Stored data entries:
◇ ◇ ◇

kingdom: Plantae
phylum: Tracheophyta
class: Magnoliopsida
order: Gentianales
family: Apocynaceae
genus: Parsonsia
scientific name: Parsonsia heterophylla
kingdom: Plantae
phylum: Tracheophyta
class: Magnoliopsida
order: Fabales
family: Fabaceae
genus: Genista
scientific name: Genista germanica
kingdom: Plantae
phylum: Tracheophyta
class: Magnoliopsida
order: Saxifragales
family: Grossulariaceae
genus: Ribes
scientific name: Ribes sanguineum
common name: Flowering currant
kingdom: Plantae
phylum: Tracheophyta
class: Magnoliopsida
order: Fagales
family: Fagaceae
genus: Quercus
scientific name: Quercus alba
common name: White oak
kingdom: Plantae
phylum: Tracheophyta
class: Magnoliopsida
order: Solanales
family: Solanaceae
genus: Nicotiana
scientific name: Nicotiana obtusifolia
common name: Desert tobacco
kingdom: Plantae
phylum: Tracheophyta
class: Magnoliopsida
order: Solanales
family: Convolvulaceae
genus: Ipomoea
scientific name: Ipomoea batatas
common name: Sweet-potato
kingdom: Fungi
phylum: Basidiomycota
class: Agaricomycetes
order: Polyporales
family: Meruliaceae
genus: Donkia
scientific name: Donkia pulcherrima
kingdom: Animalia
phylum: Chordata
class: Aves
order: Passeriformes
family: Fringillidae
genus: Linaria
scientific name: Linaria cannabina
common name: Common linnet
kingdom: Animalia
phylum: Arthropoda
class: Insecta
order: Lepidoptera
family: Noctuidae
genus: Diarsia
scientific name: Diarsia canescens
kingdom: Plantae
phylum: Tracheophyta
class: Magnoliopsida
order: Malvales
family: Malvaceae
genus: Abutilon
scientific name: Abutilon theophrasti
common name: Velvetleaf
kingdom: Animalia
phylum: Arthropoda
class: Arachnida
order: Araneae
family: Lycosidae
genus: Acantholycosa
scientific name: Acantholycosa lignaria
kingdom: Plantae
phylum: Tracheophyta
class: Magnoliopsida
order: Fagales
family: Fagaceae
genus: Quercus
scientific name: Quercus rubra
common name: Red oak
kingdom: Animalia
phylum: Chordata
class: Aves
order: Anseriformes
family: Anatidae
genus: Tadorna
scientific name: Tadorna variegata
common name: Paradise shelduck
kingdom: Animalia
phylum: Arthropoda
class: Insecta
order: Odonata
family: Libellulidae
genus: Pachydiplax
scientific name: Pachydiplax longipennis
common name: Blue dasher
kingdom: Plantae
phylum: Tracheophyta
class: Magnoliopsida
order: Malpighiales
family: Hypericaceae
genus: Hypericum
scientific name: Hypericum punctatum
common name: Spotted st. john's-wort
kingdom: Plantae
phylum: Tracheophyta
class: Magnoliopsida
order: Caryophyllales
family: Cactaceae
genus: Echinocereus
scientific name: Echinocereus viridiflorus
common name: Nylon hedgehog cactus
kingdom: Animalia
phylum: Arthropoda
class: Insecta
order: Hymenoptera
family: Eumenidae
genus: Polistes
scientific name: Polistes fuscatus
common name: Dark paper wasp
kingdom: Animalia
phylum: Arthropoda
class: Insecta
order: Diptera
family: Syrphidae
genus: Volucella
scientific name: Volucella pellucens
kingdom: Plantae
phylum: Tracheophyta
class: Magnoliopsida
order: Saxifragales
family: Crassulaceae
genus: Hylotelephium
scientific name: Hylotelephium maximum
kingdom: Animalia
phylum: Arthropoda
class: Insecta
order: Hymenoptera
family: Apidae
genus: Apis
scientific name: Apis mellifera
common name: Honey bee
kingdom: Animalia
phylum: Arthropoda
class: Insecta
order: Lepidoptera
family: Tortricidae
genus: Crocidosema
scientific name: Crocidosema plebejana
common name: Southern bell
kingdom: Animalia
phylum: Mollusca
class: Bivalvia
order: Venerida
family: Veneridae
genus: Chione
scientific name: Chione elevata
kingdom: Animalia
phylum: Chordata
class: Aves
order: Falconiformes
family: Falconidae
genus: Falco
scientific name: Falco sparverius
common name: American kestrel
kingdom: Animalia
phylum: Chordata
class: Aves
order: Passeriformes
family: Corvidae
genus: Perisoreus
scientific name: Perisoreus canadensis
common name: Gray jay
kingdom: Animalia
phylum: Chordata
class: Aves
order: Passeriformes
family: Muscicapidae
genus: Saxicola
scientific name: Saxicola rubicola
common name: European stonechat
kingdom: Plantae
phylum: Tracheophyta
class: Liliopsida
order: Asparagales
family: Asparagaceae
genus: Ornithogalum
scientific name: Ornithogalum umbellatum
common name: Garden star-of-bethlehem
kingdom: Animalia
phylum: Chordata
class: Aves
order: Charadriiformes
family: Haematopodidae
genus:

◇ ◇ ◇

[To do] Reproduce every one of the rows above, line for line, with no changes.

[Solution for this task]
kingdom: Plantae
phylum: Tracheophyta
class: Magnoliopsida
order: Gentianales
family: Apocynaceae
genus: Parsonsia
scientific name: Parsonsia heterophylla
kingdom: Plantae
phylum: Tracheophyta
class: Magnoliopsida
order: Fabales
family: Fabaceae
genus: Genista
scientific name: Genista germanica
kingdom: Plantae
phylum: Tracheophyta
class: Magnoliopsida
order: Saxifragales
family: Grossulariaceae
genus: Ribes
scientific name: Ribes sanguineum
common name: Flowering currant
kingdom: Plantae
phylum: Tracheophyta
class: Magnoliopsida
order: Fagales
family: Fagaceae
genus: Quercus
scientific name: Quercus alba
common name: White oak
kingdom: Plantae
phylum: Tracheophyta
class: Magnoliopsida
order: Solanales
family: Solanaceae
genus: Nicotiana
scientific name: Nicotiana obtusifolia
common name: Desert tobacco
kingdom: Plantae
phylum: Tracheophyta
class: Magnoliopsida
order: Solanales
family: Convolvulaceae
genus: Ipomoea
scientific name: Ipomoea batatas
common name: Sweet-potato
kingdom: Fungi
phylum: Basidiomycota
class: Agaricomycetes
order: Polyporales
family: Meruliaceae
genus: Donkia
scientific name: Donkia pulcherrima
kingdom: Animalia
phylum: Chordata
class: Aves
order: Passeriformes
family: Fringillidae
genus: Linaria
scientific name: Linaria cannabina
common name: Common linnet
kingdom: Animalia
phylum: Arthropoda
class: Insecta
order: Lepidoptera
family: Noctuidae
genus: Diarsia
scientific name: Diarsia canescens
kingdom: Plantae
phylum: Tracheophyta
class: Magnoliopsida
order: Malvales
family: Malvaceae
genus: Abutilon
scientific name: Abutilon theophrasti
common name: Velvetleaf
kingdom: Animalia
phylum: Arthropoda
class: Arachnida
order: Araneae
family: Lycosidae
genus: Acantholycosa
scientific name: Acantholycosa lignaria
kingdom: Plantae
phylum: Tracheophyta
class: Magnoliopsida
order: Fagales
family: Fagaceae
genus: Quercus
scientific name: Quercus rubra
common name: Red oak
kingdom: Animalia
phylum: Chordata
class: Aves
order: Anseriformes
family: Anatidae
genus: Tadorna
scientific name: Tadorna variegata
common name: Paradise shelduck
kingdom: Animalia
phylum: Arthropoda
class: Insecta
order: Odonata
family: Libellulidae
genus: Pachydiplax
scientific name: Pachydiplax longipennis
common name: Blue dasher
kingdom: Plantae
phylum: Tracheophyta
class: Magnoliopsida
order: Malpighiales
family: Hypericaceae
genus: Hypericum
scientific name: Hypericum punctatum
common name: Spotted st. john's-wort
kingdom: Plantae
phylum: Tracheophyta
class: Magnoliopsida
order: Caryophyllales
family: Cactaceae
genus: Echinocereus
scientific name: Echinocereus viridiflorus
common name: Nylon hedgehog cactus
kingdom: Animalia
phylum: Arthropoda
class: Insecta
order: Hymenoptera
family: Eumenidae
genus: Polistes
scientific name: Polistes fuscatus
common name: Dark paper wasp
kingdom: Animalia
phylum: Arthropoda
class: Insecta
order: Diptera
family: Syrphidae
genus: Volucella
scientific name: Volucella pellucens
kingdom: Plantae
phylum: Tracheophyta
class: Magnoliopsida
order: Saxifragales
family: Crassulaceae
genus: Hylotelephium
scientific name: Hylotelephium maximum
kingdom: Animalia
phylum: Arthropoda
class: Insecta
order: Hymenoptera
family: Apidae
genus: Apis
scientific name: Apis mellifera
common name: Honey bee
kingdom: Animalia
phylum: Arthropoda
class: Insecta
order: Lepidoptera
family: Tortricidae
genus: Crocidosema
scientific name: Crocidosema plebejana
common name: Southern bell
kingdom: Animalia
phylum: Mollusca
class: Bivalvia
order: Venerida
family: Veneridae
genus: Chione
scientific name: Chione elevata
kingdom: Animalia
phylum: Chordata
class: Aves
order: Falconiformes
family: Falconidae
genus: Falco
scientific name: Falco sparverius
common name: American kestrel
kingdom: Animalia
phylum: Chordata
class: Aves
order: Passeriformes
family: Corvidae
genus: Perisoreus
scientific name: Perisoreus canadensis
common name: Gray jay
kingdom: Animalia
phylum: Chordata
class: Aves
order: Passeriformes
family: Muscicapidae
genus: Saxicola
scientific name: Saxicola rubicola
common name: European stonechat
kingdom: Plantae
phylum: Tracheophyta
class: Liliopsida
order: Asparagales
family: Asparagaceae
genus: Ornithogalum
scientific name: Ornithogalum umbellatum
common name: Garden star-of-bethlehem
kingdom: Animalia
phylum: Chordata
class: Aves
order: Charadriiformes
family: Haematopodidae
genus:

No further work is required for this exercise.